Data-driven sliding mode control for partially unknown nonlinear systems
Jianglin Lan, Xianxian Zhao, Congcong Sun
TL;DR
This work tackles stabilization of discrete-time nonlinear multi-input systems with partially unknown dynamics and bounded disturbances by designing a data-driven sliding mode control (SMC) architecture. A nominal controller gain $K$ is obtained from a data-driven semidefinite program, while a robust component enforces reachability to a sliding surface $s(k)=N x(k)$ using $H_ fty$-based criteria. The approach extends SMC to MIMO settings, providing global stabilization with provable robustness and improved SDP feasibility over prior data-ANC methods. Simulation on an inverted pendulum and a cart–spring example demonstrates enhanced disturbance tolerance and faster stabilization from finite data.
Abstract
This paper presents a new data-driven control for multi-input, multi-output nonlinear systems with partially unknown dynamics and bounded disturbances.

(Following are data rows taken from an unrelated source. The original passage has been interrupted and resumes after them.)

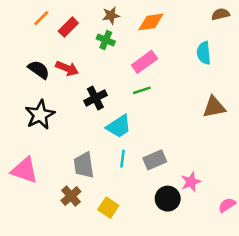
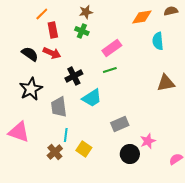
orange line: (41, 18) -> (42, 14), moved
orange diamond: (151, 22) -> (142, 17), moved
red rectangle: (68, 27) -> (53, 30), moved, turned -56
cyan line: (123, 159) -> (66, 135), moved
gray trapezoid: (84, 165) -> (59, 107), moved
yellow square: (108, 208) -> (84, 149), moved

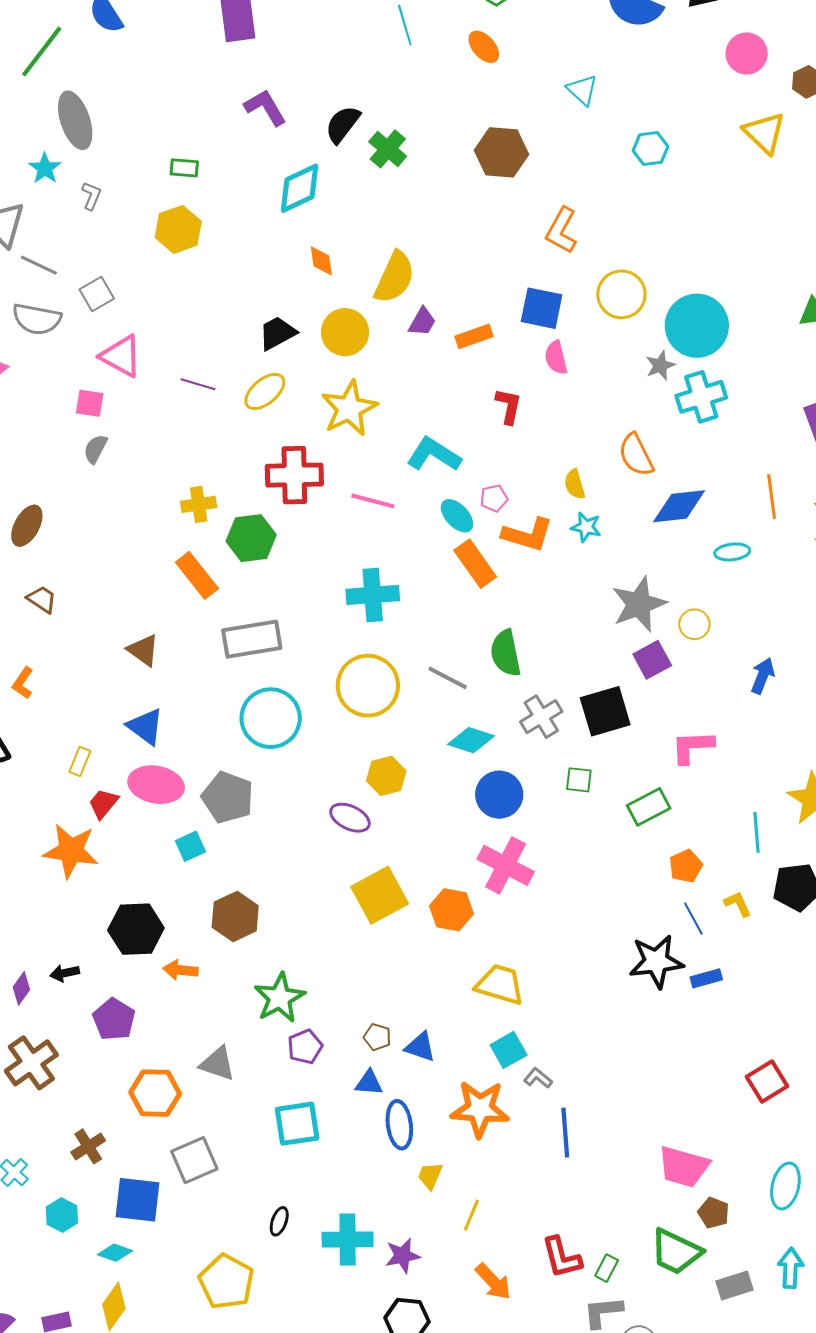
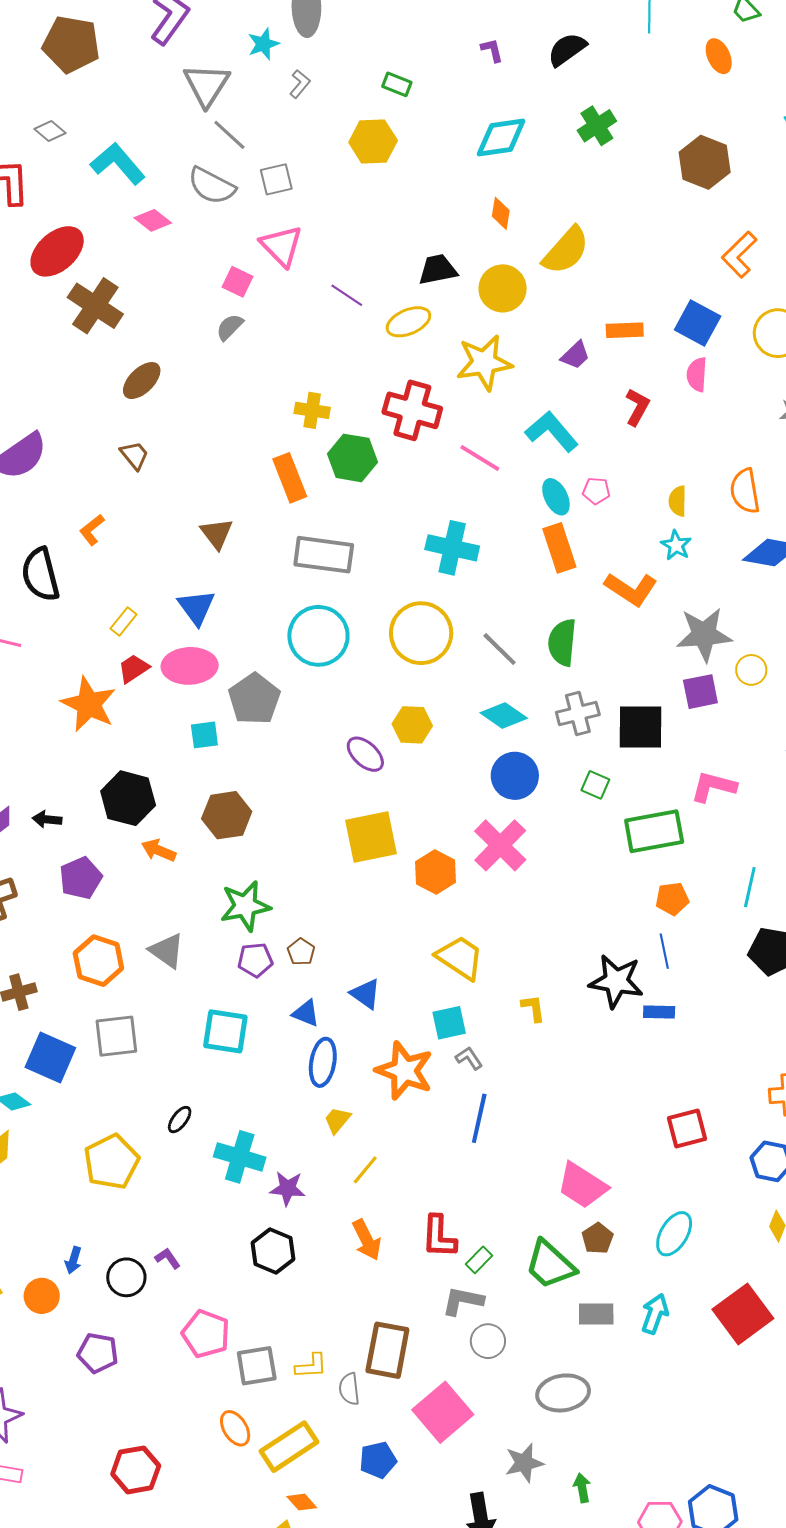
purple L-shape: (265, 107) -> (492, 50), size x0.6
black semicircle: (343, 124) -> (567, 49), moved
purple trapezoid: (422, 322) -> (575, 355), moved
orange L-shape: (528, 535) -> (631, 589), moved
pink ellipse: (156, 785) -> (190, 666), turned -30
green rectangle: (649, 807) -> (654, 831), size x1.4
yellow L-shape: (738, 904) -> (533, 1008), moved
brown pentagon: (377, 1037) -> (301, 952), moved

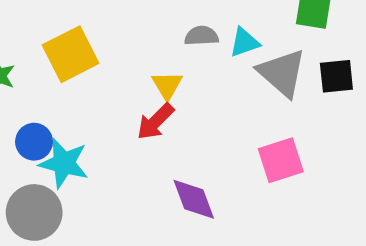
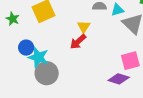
purple diamond: (194, 199) -> (119, 79), moved, turned -55
gray circle: (34, 212) -> (47, 73), moved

Since exact nonlinearity cancellation is not feasible with unknown disturbances, we adapt sliding mode control (SMC) for system stability and robustness. The SMC features a data-driven robust controller to reach the sliding surface and a data-driven nominal controller from a semidefinite program (SDP) to ensure stability. Simulations show the proposed method outperforms existing data-driven approaches with approximate nonlinearity cancellation.